Quote Originally Posted by NiteshadeTA View Post
Don't forget supply demand affect price. In province's/states where insurance is not a requirement, the pricing is actually quite reasonable/affordable because the insurance company needs to price lower in order to continue to attract business.

In areas where insurance is mandated by law (IE: Ontario), but the pricing is not regulated, the Insurance companies can gouge much more deeply. This is why they are posting record profits in 2003, 2005, and so on.

Here is the hard numbers:

$154.8 million - The Co-operators Group Ltd - PROFIT
$63.1 million - Industrial Alliance Insurance and Financial Services Inc. (IAG) - PROFIT
-$103.5 million - Kingsway Financial Services Inc. - LOSS
$35.1 Million - SGI Canada (coachman) - PROFIT

So briefly examining the situation, it is pretty clear the insurance companies are making money, with the exception of Kingsway. This is based off end of 2007 fiscal financial statements off the TSE, so there can be no dispute... they are hard numbers.

Statefarm is a US based company, and don't trade in Canada, but they posted a net profit of $5.46 billion for their USA business. This includes profits made in Canada.

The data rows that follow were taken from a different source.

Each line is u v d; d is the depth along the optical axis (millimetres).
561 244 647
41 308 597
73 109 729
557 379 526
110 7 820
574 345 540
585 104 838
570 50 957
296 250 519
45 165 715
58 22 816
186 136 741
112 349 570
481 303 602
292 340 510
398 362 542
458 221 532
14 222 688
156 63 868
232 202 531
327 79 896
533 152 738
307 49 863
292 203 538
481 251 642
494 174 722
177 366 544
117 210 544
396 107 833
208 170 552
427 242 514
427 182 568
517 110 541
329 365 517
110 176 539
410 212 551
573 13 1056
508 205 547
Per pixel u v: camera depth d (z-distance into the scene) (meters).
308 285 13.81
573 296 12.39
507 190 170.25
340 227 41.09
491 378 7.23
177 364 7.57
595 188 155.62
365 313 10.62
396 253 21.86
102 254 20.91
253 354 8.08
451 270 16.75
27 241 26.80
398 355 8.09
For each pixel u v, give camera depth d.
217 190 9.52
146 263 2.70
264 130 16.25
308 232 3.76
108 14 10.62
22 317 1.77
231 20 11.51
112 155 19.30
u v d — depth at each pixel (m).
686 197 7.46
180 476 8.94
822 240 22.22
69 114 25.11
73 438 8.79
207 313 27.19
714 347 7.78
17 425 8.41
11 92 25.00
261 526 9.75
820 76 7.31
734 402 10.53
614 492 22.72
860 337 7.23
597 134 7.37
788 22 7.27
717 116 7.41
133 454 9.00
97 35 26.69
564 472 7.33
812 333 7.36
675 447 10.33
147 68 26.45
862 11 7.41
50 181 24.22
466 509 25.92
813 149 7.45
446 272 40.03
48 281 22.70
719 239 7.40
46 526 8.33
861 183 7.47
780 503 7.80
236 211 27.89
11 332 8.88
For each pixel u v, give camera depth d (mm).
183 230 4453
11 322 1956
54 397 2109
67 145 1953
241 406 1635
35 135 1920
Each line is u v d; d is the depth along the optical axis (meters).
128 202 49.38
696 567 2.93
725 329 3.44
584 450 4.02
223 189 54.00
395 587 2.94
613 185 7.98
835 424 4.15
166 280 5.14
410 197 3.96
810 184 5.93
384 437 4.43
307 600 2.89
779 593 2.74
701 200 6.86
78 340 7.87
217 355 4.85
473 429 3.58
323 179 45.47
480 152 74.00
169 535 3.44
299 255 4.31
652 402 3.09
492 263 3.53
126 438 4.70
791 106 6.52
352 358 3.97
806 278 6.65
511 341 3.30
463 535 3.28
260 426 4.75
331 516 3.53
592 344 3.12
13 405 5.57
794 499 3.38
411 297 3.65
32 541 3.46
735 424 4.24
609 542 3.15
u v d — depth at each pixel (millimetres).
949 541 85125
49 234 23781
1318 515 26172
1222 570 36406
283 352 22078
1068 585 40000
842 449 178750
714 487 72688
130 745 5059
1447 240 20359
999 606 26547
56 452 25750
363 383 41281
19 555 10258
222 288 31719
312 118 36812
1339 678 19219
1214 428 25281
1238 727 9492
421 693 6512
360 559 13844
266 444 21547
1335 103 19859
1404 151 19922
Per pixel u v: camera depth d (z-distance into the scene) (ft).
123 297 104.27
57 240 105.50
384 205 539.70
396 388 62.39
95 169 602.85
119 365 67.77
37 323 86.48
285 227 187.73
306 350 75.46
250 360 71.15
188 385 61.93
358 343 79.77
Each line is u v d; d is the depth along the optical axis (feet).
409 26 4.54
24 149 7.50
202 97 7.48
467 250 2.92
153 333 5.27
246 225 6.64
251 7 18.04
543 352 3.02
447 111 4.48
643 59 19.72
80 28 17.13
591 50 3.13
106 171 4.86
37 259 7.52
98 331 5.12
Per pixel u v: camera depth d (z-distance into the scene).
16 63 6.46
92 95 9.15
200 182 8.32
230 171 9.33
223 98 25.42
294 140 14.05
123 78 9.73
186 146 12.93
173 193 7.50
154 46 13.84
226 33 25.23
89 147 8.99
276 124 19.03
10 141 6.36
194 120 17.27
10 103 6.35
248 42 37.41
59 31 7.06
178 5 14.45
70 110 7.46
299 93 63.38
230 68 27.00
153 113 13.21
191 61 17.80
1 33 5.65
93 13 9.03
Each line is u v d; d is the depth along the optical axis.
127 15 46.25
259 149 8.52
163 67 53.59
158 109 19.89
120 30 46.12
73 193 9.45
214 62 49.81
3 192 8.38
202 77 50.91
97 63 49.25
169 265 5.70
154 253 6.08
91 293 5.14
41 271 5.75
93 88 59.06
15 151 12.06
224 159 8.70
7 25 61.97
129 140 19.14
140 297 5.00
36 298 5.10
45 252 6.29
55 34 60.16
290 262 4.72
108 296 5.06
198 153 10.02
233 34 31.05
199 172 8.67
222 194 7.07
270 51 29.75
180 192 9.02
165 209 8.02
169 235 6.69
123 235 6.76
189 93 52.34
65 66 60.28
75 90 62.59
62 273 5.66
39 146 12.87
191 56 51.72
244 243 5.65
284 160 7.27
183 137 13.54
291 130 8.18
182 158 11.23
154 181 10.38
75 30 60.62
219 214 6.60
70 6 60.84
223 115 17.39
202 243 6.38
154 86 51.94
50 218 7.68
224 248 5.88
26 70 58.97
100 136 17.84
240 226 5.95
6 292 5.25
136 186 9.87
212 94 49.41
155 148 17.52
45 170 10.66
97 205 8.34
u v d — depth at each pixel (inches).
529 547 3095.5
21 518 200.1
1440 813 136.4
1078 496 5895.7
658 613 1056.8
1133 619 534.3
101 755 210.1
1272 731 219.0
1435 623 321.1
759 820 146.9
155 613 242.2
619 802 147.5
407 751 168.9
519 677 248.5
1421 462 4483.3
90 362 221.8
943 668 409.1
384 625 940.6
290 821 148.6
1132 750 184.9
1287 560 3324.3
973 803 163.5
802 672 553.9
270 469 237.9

Anyone who says they don't make money is lying.

Nites
In what province is insurance not mandatory? There is a lot more to cost of insurance than competition, which makes comparisons between locations very difficult. There is open competition in Ontario for cying out loud! You can get vastly different rates between companies in Ontario! I've tried to explain this over and over again and people just continue to rant like children. An insider comes here and explains how it works, an incredibly well written and intelligent explanation, and people STILL don't get it. And why shouldn't they make money? They're in business!! It's not a non-profit service.